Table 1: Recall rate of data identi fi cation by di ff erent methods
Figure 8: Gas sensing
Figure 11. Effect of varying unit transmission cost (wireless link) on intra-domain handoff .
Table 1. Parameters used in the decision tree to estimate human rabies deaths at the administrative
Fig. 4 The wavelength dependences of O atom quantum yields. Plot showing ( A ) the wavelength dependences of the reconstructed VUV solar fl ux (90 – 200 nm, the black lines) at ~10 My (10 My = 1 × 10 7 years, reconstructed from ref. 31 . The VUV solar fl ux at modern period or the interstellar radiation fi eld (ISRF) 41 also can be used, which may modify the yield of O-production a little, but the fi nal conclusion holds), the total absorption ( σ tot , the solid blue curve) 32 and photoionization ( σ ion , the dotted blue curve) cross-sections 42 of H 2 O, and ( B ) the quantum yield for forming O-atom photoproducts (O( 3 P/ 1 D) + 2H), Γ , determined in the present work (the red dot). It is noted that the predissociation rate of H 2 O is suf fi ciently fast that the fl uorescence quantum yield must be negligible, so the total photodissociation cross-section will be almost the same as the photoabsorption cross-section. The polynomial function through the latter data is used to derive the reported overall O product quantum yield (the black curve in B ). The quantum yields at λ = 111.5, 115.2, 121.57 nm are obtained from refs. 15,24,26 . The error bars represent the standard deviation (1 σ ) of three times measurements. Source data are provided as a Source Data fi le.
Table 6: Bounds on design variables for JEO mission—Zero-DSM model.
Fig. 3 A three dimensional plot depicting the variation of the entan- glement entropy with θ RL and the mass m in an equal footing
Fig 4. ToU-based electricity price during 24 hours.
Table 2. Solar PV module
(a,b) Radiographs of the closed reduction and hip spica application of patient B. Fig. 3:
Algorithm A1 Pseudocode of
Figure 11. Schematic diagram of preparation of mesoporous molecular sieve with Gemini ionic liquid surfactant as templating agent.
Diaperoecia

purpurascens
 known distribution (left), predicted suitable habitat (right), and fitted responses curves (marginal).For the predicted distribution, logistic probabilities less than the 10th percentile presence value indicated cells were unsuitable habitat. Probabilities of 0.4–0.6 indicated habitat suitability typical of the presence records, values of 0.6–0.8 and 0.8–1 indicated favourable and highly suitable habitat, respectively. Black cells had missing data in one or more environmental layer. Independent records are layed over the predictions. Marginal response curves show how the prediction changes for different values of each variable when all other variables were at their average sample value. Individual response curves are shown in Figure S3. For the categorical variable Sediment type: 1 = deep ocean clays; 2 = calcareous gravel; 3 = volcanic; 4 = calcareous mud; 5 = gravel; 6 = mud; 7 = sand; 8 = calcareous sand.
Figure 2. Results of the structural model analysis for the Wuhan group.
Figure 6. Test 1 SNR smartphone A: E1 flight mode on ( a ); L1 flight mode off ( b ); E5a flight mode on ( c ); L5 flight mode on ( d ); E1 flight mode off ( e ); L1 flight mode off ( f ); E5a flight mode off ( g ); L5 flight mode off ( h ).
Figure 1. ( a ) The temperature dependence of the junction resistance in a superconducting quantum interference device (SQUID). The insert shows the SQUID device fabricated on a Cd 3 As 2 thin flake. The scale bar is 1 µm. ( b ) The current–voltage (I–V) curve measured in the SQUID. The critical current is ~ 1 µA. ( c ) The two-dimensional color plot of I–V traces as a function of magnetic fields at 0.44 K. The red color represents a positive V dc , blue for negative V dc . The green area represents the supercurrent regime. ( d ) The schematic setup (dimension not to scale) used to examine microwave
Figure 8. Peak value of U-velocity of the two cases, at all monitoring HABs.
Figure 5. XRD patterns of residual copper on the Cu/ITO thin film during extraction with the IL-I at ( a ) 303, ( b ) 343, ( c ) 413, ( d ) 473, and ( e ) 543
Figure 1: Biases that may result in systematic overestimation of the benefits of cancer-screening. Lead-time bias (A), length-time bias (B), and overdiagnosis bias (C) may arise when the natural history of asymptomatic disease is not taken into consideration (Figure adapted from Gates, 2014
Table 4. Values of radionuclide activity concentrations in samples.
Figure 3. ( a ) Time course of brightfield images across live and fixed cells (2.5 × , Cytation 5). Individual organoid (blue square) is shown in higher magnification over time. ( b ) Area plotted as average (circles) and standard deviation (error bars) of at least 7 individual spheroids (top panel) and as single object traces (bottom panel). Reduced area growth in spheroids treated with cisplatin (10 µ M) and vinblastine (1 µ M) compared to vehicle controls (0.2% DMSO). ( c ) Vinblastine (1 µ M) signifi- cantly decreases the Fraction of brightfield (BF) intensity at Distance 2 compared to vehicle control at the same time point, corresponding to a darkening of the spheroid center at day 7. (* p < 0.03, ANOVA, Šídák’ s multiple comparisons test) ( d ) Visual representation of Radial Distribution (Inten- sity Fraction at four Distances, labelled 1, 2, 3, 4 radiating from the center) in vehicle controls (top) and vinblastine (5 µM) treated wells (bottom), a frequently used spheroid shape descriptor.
◆ ◆ ◆
- [Exercise instructions]:
Make sure every record is repeated exactly.

- [Answer section]:
Table 1: Recall rate of data identi fi cation by di ff erent methods
Figure 8: Gas sensing
Figure 11. Effect of varying unit transmission cost (wireless link) on intra-domain handoff .
Table 1. Parameters used in the decision tree to estimate human rabies deaths at the administrative
Fig. 4 The wavelength dependences of O atom quantum yields. Plot showing ( A ) the wavelength dependences of the reconstructed VUV solar fl ux (90 – 200 nm, the black lines) at ~10 My (10 My = 1 × 10 7 years, reconstructed from ref. 31 . The VUV solar fl ux at modern period or the interstellar radiation fi eld (ISRF) 41 also can be used, which may modify the yield of O-production a little, but the fi nal conclusion holds), the total absorption ( σ tot , the solid blue curve) 32 and photoionization ( σ ion , the dotted blue curve) cross-sections 42 of H 2 O, and ( B ) the quantum yield for forming O-atom photoproducts (O( 3 P/ 1 D) + 2H), Γ , determined in the present work (the red dot). It is noted that the predissociation rate of H 2 O is suf fi ciently fast that the fl uorescence quantum yield must be negligible, so the total photodissociation cross-section will be almost the same as the photoabsorption cross-section. The polynomial function through the latter data is used to derive the reported overall O product quantum yield (the black curve in B ). The quantum yields at λ = 111.5, 115.2, 121.57 nm are obtained from refs. 15,24,26 . The error bars represent the standard deviation (1 σ ) of three times measurements. Source data are provided as a Source Data fi le.
Table 6: Bounds on design variables for JEO mission—Zero-DSM model.
Fig. 3 A three dimensional plot depicting the variation of the entan- glement entropy with θ RL and the mass m in an equal footing
Fig 4. ToU-based electricity price during 24 hours.
Table 2. Solar PV module
(a,b) Radiographs of the closed reduction and hip spica application of patient B. Fig. 3:
Algorithm A1 Pseudocode of
Figure 11. Schematic diagram of preparation of mesoporous molecular sieve with Gemini ionic liquid surfactant as templating agent.
Diaperoecia

purpurascens
 known distribution (left), predicted suitable habitat (right), and fitted responses curves (marginal).For the predicted distribution, logistic probabilities less than the 10th percentile presence value indicated cells were unsuitable habitat. Probabilities of 0.4–0.6 indicated habitat suitability typical of the presence records, values of 0.6–0.8 and 0.8–1 indicated favourable and highly suitable habitat, respectively. Black cells had missing data in one or more environmental layer. Independent records are layed over the predictions. Marginal response curves show how the prediction changes for different values of each variable when all other variables were at their average sample value. Individual response curves are shown in Figure S3. For the categorical variable Sediment type: 1 = deep ocean clays; 2 = calcareous gravel; 3 = volcanic; 4 = calcareous mud; 5 = gravel; 6 = mud; 7 = sand; 8 = calcareous sand.
Figure 2. Results of the structural model analysis for the Wuhan group.
Figure 6. Test 1 SNR smartphone A: E1 flight mode on ( a ); L1 flight mode off ( b ); E5a flight mode on ( c ); L5 flight mode on ( d ); E1 flight mode off ( e ); L1 flight mode off ( f ); E5a flight mode off ( g ); L5 flight mode off ( h ).
Figure 1. ( a ) The temperature dependence of the junction resistance in a superconducting quantum interference device (SQUID). The insert shows the SQUID device fabricated on a Cd 3 As 2 thin flake. The scale bar is 1 µm. ( b ) The current–voltage (I–V) curve measured in the SQUID. The critical current is ~ 1 µA. ( c ) The two-dimensional color plot of I–V traces as a function of magnetic fields at 0.44 K. The red color represents a positive V dc , blue for negative V dc . The green area represents the supercurrent regime. ( d ) The schematic setup (dimension not to scale) used to examine microwave
Figure 8. Peak value of U-velocity of the two cases, at all monitoring HABs.
Figure 5. XRD patterns of residual copper on the Cu/ITO thin film during extraction with the IL-I at ( a ) 303, ( b ) 343, ( c ) 413, ( d ) 473, and ( e ) 543
Figure 1: Biases that may result in systematic overestimation of the benefits of cancer-screening. Lead-time bias (A), length-time bias (B), and overdiagnosis bias (C) may arise when the natural history of asymptomatic disease is not taken into consideration (Figure adapted from Gates, 2014
Table 4. Values of radionuclide activity concentrations in samples.
Figure 3. ( a ) Time course of brightfield images across live and fixed cells (2.5 × , Cytation 5). Individual organoid (blue square) is shown in higher magnification over time. ( b ) Area plotted as average (circles) and standard deviation (error bars) of at least 7 individual spheroids (top panel) and as single object traces (bottom panel). Reduced area growth in spheroids treated with cisplatin (10 µ M) and vinblastine (1 µ M) compared to vehicle controls (0.2% DMSO). ( c ) Vinblastine (1 µ M) signifi- cantly decreases the Fraction of brightfield (BF) intensity at Distance 2 compared to vehicle control at the same time point, corresponding to a darkening of the spheroid center at day 7. (* p < 0.03, ANOVA, Šídák’ s multiple comparisons test) ( d ) Visual representation of Radial Distribution (Inten- sity Fraction at four Distances, labelled 1, 2, 3, 4 radiating from the center) in vehicle controls (top) and vinblastine (5 µM) treated wells (bottom), a frequently used spheroid shape descriptor.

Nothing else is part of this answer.